The long-term habitation of extraterrestrial environments such as the Moon or Mars presents significant challenges including supplying materials to sustain life. Off-world recycling of waste materials into biomanufacturer products may ameliorate this. Current literature highlights the need for efficient waste recycling systems to support the bioproduction of essential materials including foods, pharmaceuticals, and biomaterials. The study herein concerns itself with the investigation of three key aspects: 1) formulating an optimal wastewater media on which to grow recombinant microbes for bioproduction in space, 2) examining the potential for constructing stable and metabolically synergistic synthetic microbial communities for largescale and multi-tiered biomanufacturing, and 3) testing the efficacy of one such bioengineered enzyme, cutinase, on the degradation of PET plastics characteristic of those found in ISS waste as a model for recombinant recycling-based biomanufacturing of mission-critical substrates.
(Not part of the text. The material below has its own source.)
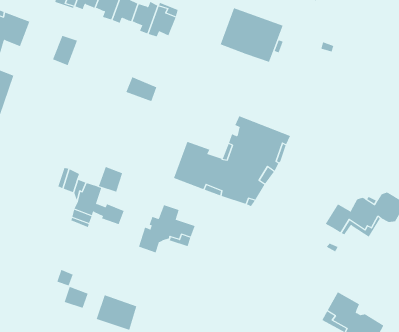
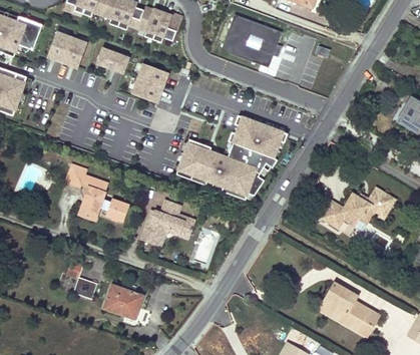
building: none -> [46,33,71,62]
building: none -> [97,48,129,73]
building: none -> [137,63,167,88]
building: [98,166,123,192] -> none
Formulation of an optimal wastewater media involved growing several microorganisms on mixtures of synthetic planetary wastes representative of those found in space waste systems, combined with simple carbon sources derived from a
physio-chemical CO conversion system to determine their growth potential. Potential synthetic microbial communities were conceptually designed, and their stability and metabolic synergism was evaluated within the context of co-cultures. Cutinase activity assays were utilized to determine the efficacy of bioengineered cutinase on PET plastic degradation. Findings will contribute to optimization of wastewater-based media formulations, data on stable synthetic microbial communities for bioproduction, and effective methods for measuring cutinase-based PET plastic degradation. These outcomes support the development of sustainable waste recycling systems for space habitation and aim to fill gaps in the current literature and proposing innovative solutions for waste recycling in space environments. By leveraging synthetic biology this study seeks to enhance the feasibility of long-term extraterrestrial habitation through sustainable resource management.